If you have been sexually assaulted or experienced any unwanted sexual contact, it is important for you to know that it was not your fault. In the aftermath, you are likely experiencing a very normal reaction to an abnormal situation. With time, the shock, fear, and confusion may be replaced by any number of emotions and you might find that these disrupt your life. Memories of the assault, or “triggers”, which can cause physical and emotional reactions may come from people, places, smells, or other things knowingly or unknowingly connected with the assault.
Talking about the assault with someone you trust can help you feel better, but it may be really hard to do. It’s common to want to avoid conversations and situations that could remind you of the assault. You may have a sense of wanting to “get on with life”, forget about it, or “let the past be the past.” You may be feeling angry, hurt, alone, or vulnerable. You may be uncertain about what happened or how to define it. There is no correct way to feel. Be compassionate toward yourself and give yourself time to heal.

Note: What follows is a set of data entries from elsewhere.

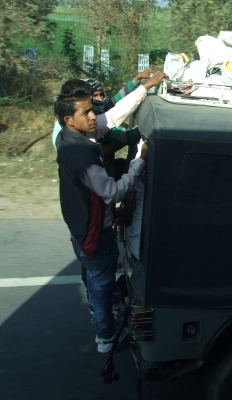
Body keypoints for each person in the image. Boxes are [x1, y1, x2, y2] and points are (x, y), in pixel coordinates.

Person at [54, 72, 165, 354]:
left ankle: (97, 314)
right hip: (94, 230)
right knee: (102, 283)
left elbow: (113, 116)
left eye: (92, 108)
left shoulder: (68, 138)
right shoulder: (84, 160)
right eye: (88, 111)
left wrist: (143, 88)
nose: (94, 116)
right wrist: (139, 162)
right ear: (70, 119)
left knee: (93, 278)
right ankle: (105, 335)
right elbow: (114, 193)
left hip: (78, 224)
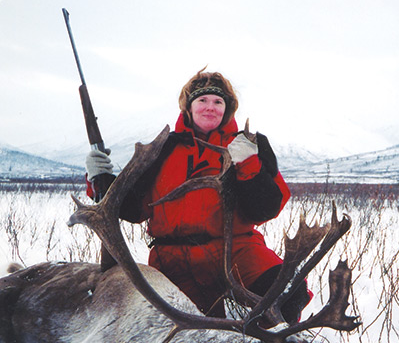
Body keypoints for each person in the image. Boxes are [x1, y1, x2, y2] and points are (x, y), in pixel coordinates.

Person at [86, 68, 311, 322]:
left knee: (289, 291)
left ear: (227, 108)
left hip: (236, 249)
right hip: (172, 258)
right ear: (188, 107)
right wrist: (101, 179)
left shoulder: (249, 144)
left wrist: (248, 162)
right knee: (172, 326)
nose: (210, 107)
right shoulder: (162, 148)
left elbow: (266, 208)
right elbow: (132, 209)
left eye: (218, 102)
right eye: (202, 100)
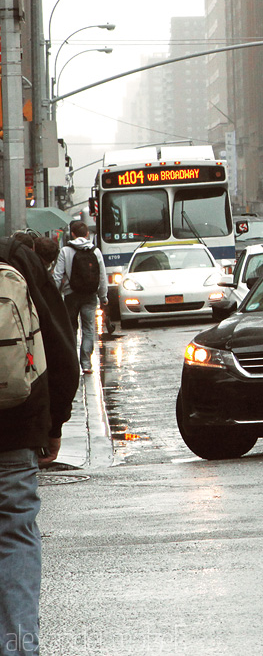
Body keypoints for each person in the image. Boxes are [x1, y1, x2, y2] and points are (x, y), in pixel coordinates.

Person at [0, 234, 78, 656]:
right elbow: (60, 344)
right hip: (17, 425)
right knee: (14, 535)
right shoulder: (18, 260)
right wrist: (56, 422)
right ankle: (18, 645)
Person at [51, 220, 108, 375]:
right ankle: (86, 364)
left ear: (72, 234)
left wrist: (54, 296)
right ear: (87, 234)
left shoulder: (65, 251)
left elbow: (57, 276)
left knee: (71, 329)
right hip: (90, 296)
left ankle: (72, 363)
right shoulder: (95, 251)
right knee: (89, 329)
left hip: (71, 296)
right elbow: (102, 276)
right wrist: (103, 297)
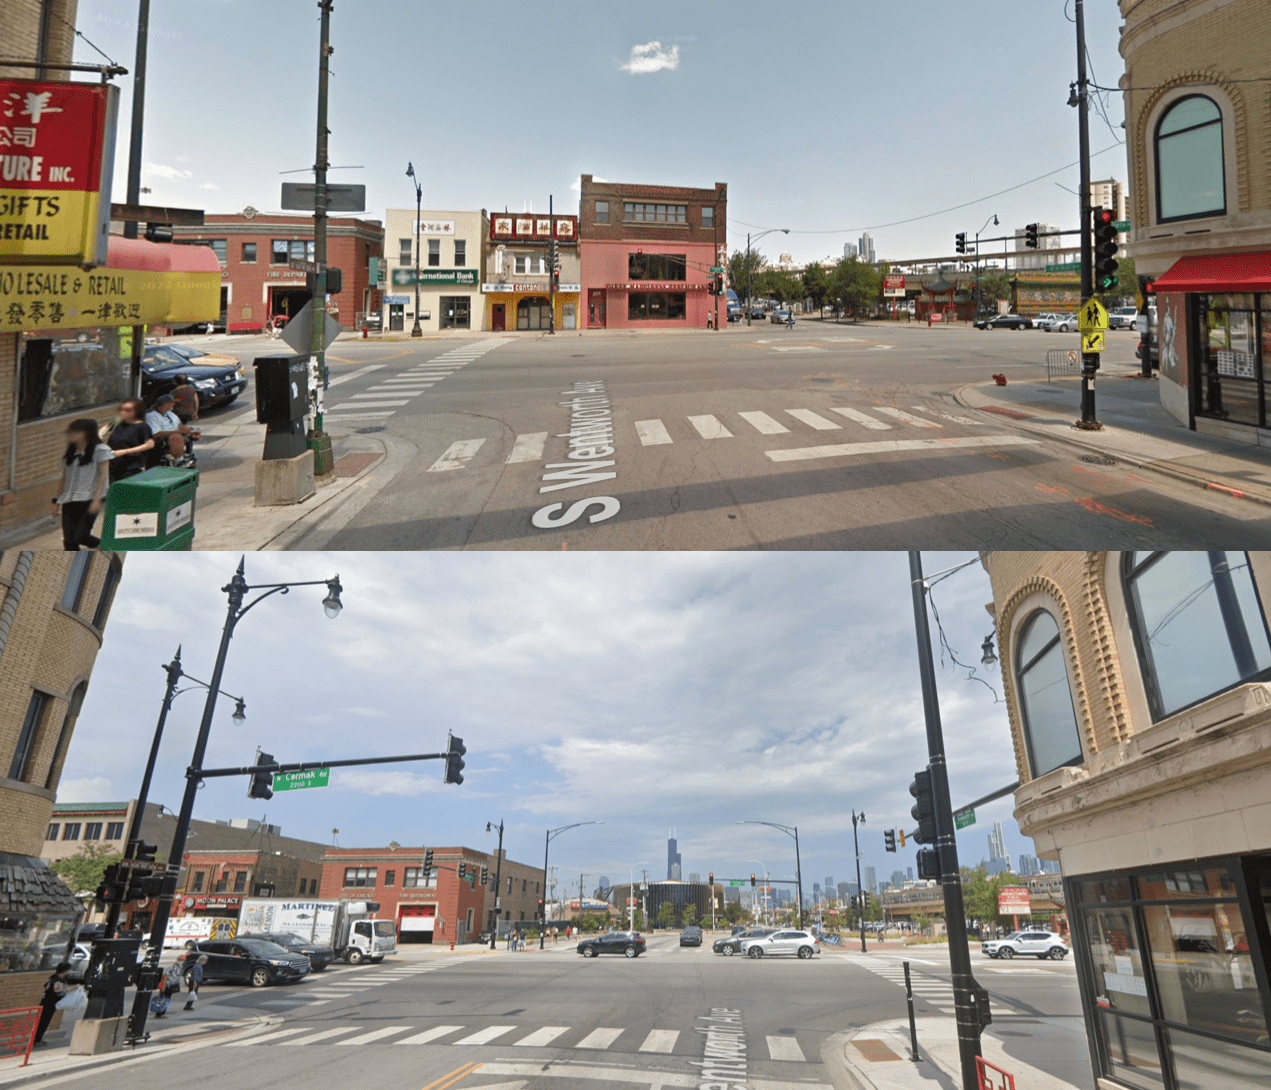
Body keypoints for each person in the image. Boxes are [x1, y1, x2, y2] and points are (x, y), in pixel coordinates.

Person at [52, 419, 111, 550]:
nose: (70, 434)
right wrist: (56, 502)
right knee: (69, 541)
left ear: (86, 433)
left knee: (81, 536)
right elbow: (64, 478)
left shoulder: (101, 450)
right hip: (70, 499)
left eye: (75, 431)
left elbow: (102, 476)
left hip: (90, 498)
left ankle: (106, 547)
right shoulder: (70, 452)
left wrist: (96, 501)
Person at [106, 399, 154, 482]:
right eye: (121, 409)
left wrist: (124, 451)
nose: (122, 412)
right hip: (114, 464)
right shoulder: (117, 422)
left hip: (132, 465)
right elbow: (105, 431)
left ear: (136, 411)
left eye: (128, 410)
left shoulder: (142, 426)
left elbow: (150, 444)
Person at [144, 393, 199, 464]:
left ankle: (187, 455)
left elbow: (179, 424)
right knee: (176, 436)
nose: (173, 405)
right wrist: (177, 431)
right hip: (163, 438)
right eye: (171, 403)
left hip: (176, 433)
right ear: (164, 404)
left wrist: (188, 430)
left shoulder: (170, 413)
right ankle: (179, 462)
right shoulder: (151, 416)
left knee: (193, 433)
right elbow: (156, 434)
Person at [33, 962, 70, 1045]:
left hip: (45, 1002)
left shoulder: (53, 978)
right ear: (64, 971)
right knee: (43, 1023)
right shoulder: (58, 981)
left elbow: (46, 986)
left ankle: (37, 1039)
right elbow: (58, 993)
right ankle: (37, 1040)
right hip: (50, 1004)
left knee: (41, 1022)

Healing from sexual assault is a gradual process that is different for everyone and has no set timeframe. There are many resources available to help you process the trauma of what happened on campus and in the community. You may find there are several decisions to be made about what you want to do and who you want to tell. You may find support in talking to a counselor, friend, family member, hotline staff, someone from your place of worship, or someone in your community whom you trust. If you feel like the effects of the assault are becoming invasive, persistent, or interfering with your life, it may be helpful to talk to a licensed mental health professional.